(Collected data entries)
★ ★ ★
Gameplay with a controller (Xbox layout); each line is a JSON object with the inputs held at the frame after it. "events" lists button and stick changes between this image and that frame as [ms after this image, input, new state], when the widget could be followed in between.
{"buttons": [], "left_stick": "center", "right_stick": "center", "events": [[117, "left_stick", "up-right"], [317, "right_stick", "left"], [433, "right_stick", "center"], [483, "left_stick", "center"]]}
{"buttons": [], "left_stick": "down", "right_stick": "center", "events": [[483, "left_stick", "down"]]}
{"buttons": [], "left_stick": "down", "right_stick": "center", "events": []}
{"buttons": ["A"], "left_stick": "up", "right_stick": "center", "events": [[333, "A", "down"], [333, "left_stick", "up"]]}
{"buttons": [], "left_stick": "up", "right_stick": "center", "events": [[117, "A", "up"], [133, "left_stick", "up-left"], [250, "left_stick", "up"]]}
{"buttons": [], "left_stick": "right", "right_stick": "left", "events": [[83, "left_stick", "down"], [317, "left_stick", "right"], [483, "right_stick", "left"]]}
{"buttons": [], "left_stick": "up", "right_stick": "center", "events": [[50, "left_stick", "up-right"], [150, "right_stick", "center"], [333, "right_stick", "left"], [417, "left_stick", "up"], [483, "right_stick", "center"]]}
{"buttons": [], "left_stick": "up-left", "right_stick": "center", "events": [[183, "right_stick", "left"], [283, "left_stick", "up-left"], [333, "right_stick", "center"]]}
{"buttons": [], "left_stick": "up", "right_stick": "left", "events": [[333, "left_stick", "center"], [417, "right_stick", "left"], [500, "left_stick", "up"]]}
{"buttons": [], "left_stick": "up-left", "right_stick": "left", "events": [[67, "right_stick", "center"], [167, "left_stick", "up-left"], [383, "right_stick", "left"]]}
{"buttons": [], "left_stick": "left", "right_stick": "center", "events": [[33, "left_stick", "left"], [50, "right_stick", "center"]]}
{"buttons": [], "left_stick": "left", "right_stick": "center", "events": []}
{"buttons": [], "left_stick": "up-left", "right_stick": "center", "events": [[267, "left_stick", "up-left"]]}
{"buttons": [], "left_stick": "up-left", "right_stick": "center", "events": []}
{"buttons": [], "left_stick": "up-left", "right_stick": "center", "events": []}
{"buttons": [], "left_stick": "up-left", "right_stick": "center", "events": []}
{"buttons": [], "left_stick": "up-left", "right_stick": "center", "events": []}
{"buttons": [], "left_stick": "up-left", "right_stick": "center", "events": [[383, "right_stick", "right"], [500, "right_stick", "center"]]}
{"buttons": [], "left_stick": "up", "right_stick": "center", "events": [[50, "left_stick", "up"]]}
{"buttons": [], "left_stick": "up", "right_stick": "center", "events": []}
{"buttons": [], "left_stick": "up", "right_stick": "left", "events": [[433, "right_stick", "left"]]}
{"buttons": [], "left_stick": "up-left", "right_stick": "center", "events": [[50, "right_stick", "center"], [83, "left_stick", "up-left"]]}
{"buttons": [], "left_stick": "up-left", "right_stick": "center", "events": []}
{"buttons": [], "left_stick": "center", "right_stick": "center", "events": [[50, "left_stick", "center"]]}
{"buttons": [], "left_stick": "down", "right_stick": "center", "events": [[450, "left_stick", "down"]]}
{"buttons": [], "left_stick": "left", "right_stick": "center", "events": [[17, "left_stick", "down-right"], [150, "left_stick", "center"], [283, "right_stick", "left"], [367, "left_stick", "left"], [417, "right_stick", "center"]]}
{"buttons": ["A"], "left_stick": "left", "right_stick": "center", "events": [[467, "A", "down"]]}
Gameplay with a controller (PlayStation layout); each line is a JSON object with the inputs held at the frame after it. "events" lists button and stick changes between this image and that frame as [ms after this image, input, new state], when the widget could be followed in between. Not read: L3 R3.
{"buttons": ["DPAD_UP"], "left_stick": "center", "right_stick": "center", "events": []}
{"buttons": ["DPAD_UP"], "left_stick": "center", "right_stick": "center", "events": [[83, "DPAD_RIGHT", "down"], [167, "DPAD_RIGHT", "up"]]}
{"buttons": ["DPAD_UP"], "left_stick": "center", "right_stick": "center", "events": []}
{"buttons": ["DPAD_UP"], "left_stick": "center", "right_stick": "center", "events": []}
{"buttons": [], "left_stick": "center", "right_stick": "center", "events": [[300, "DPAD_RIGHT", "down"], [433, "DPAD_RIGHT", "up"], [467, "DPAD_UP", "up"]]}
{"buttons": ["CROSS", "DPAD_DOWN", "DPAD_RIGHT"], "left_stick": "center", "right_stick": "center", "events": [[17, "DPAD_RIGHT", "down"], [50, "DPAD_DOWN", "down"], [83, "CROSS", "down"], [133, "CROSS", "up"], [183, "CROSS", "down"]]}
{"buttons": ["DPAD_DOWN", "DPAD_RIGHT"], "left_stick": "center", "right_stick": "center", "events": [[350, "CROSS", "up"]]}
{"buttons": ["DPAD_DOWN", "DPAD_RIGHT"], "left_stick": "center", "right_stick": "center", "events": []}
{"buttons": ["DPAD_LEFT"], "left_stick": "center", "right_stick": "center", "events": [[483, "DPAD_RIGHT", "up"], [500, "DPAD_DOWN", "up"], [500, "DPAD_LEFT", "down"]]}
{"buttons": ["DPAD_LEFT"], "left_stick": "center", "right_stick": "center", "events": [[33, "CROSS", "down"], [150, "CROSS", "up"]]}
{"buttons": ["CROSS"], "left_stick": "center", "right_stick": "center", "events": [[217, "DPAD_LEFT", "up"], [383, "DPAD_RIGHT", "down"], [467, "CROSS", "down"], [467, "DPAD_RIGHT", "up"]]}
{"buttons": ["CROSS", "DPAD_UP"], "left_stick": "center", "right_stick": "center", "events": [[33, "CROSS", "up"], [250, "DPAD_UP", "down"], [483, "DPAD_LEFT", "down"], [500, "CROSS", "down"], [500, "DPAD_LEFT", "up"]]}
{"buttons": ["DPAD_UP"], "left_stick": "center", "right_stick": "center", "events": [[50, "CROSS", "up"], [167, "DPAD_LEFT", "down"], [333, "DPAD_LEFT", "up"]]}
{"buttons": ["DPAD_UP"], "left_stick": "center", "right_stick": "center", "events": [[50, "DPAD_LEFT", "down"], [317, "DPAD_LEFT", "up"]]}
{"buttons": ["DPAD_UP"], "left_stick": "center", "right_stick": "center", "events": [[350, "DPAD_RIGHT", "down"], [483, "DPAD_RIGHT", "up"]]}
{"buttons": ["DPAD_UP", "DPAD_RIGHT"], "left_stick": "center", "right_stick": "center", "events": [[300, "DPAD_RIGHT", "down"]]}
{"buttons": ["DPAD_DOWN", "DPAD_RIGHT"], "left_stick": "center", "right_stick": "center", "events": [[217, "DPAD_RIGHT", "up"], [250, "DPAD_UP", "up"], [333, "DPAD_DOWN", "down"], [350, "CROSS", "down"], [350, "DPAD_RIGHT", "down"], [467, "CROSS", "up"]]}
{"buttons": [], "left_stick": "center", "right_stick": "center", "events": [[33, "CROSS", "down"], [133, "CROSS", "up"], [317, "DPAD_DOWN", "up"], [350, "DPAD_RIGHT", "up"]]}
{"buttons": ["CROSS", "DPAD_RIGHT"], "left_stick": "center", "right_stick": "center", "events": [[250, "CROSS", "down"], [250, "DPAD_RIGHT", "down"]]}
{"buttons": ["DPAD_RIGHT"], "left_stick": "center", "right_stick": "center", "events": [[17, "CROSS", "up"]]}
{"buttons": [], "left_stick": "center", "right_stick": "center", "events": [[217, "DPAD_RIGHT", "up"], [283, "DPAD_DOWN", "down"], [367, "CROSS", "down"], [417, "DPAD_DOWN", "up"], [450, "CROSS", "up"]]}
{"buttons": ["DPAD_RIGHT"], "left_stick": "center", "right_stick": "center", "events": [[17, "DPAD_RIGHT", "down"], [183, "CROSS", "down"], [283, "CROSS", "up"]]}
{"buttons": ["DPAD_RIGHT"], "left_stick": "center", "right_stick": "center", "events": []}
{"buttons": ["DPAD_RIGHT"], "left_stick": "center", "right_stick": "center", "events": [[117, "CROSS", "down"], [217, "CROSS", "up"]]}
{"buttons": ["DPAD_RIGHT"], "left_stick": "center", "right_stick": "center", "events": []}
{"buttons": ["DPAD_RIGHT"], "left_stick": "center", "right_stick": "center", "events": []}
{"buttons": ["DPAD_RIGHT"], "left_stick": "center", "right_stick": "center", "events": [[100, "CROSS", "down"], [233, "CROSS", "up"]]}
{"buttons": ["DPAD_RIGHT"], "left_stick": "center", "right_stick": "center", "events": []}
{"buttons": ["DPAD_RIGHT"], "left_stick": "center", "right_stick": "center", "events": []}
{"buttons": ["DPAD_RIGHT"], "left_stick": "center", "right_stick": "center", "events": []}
★ ★ ★
### What the exercise asks
Give the count of lines in the records that contain "changes", and no other text.

### Result of this exercise
2